We begin our study of graphs on surfaces with an old chestnut of a problem, the solution of which we will develop into a more general algorithm.

Subsection4.1.1The Utilities Problem

Suppose there are three houses, owned by Alice, Bob, and Carol, and they'd each like to be connected to one of three Utilities, say, gas, electricity, and water. There is no real difficulty in the real world, but if we add the restriction that we don't want any of the lines to cross over or under each other, the problem becomes quite interesting. A failed attempt at drawing a solution is shown here.

Figure4.1.1An attempt at solving the three utilities problem

Although this attempt failed, it seems very difficult to rule out that some other attempt wouldn't succeed; trying to make a case by case argument seems quite difficult to organize, and it's not clear that there are even finitely many possibilities. We need a careful way to approach the problem, which we will do in a moment, but first we will use this problem as motivation to make a few definitions.



A graph is planar if it can be drawn on a piece of paper so that no edges cross.

That definition is a bit loose -- for instance, it's left implicit, we're drawing the edges as lines, with the endpoints being the two vertices it connects. But this will be strong enough for our purposes.
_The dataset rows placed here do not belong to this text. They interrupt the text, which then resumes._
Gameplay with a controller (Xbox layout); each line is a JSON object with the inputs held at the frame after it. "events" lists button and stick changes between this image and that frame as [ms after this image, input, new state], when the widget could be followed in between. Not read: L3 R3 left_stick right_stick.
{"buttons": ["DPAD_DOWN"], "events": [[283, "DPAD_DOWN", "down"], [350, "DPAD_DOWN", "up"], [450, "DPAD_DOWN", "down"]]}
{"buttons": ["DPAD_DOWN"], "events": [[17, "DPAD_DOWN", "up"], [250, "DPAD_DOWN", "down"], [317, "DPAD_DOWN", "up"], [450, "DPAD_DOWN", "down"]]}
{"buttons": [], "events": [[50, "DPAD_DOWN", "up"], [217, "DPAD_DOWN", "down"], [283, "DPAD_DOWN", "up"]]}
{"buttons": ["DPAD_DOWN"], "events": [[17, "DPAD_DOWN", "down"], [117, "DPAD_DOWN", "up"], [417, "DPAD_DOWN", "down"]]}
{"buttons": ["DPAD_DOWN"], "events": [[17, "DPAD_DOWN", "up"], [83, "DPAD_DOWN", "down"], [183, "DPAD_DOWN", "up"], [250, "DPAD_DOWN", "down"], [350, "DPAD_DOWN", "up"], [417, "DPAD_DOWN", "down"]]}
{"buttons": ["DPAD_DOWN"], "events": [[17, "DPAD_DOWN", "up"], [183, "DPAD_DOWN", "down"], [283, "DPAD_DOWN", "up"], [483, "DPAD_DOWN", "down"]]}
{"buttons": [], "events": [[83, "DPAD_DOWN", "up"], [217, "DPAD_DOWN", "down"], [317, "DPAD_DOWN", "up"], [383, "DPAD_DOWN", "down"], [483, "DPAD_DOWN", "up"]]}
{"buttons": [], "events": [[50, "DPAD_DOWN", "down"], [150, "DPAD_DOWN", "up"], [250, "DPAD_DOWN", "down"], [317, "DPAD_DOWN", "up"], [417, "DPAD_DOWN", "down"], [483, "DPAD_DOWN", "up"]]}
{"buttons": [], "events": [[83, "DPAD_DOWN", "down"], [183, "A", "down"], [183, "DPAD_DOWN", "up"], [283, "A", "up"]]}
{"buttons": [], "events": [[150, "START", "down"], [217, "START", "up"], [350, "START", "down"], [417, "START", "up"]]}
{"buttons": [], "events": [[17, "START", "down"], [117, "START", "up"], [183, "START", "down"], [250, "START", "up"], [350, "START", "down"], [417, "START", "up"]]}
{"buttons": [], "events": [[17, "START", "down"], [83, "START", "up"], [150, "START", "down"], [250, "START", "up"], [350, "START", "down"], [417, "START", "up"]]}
With this definition in hand, the Utilities Question is asking whether the graph \(K_{3,3}\) is planar -- treat the three utilities as red vertices, say, and the three houses as the blue vertices. This doesn't really help us organize our proof, however. To do that, we will use the basic fact that any circle drawn on the plane has an inside and an outside.

This last fact sounds absolutely trivial, but first, it is not true on other surfaces, for instance, on the torus -- in our video game world, the top of the screen makes a circle, but a point just above this circle is really at the bottom of the video game world, and so the circle doesn't cut the torus into two pieces; I also illustrated this with the Mobius band: the central line down the middle doesn't separate it into two pieces. This fact is usually stated as follows:

Though easy to state, and intuitively obvious, the Jordan Curve Theorem is surprisingly subtle and difficult to prove; we won't use any more topology than this.

Before seeing it in practice, let's discuss informally how the Jordan Curve Theorem can be used to help prove whether a graph \(G\) is planar or not. Suppose that we have found a large cycle \(C_k\) as a subgraph of \(G\text{.}\) Then, if we had a planar drawing of \(G\text{,}\) this cycle would have to appear as a circle. By the Jordan Curve Theorem, this circle would have an inside and an outside, and every vertex and edge not in our cycle \(C_k\) would have to be either entirely within the circle, or entirely outside the circle. This gives us a way to organize the case by case argument.

The bigger a cycle we can find, the fewer other vertices and edges we need to consider, and so we have a much cleaner case by case argument. In the best cases, the graph is Hamiltonian and the cycle \(C_k\) includes all the vertices of \(G\text{,}\) and we only have to do a case by case analysis for some the remaining edges.

Let's see how this general principle gets illustrated in practice

First let's name the vertices of \(K_{3,3}\text{:}\) let the vertices \(a,b,c\) be the red and vertices and \(x,y,z\) be the blue vertices. Then the path \(a-x-b-y-c-z-a\) is a Hamiltonian cycle, and so if \(K_{3,3}\) were planar it would be drawn as a circle in the plane, as shown below:

Figure4.1.5The Hamiltonian cycle in \(K_{3,3}\)

This contains 6 of the 9 edges of \(K_{3,3}\text{;}\) we need to add the edges \(a-y, b-z\) and \(c-x\text{.}\) The edge \(a-y\) could be drawn inside the circle or outside, suppose we draw it inside, as shown below, with the added edge dashed.

Figure4.1.6Adding \(a-y\) inside

Then on the inside of the circle, \(x\) and \(c\) are on different sides of the line \(a-y\text{,}\) and so the edge connecting them must go outside the circle. The added edge could go around the right of the circle, as shown below here:

Figure4.1.7Adding \(a-y\) inside

or around the left, as shown here:

Figure4.1.8Adding \(a-y\) inside

But now \(b\) and \(z\) are different sides of \(a-y\) inside the circle, and on different sides of \(c-x\) outside the circle, and so cannot be connected without making two edges cross.

If we had began by drawing \(a-y\) outside the circle, then we would have had to draw \(c-x\) inside the circle, and had the same problem with being able to draw the last line; as shown here:

Figure4.1.9Adding \(a-y\) inside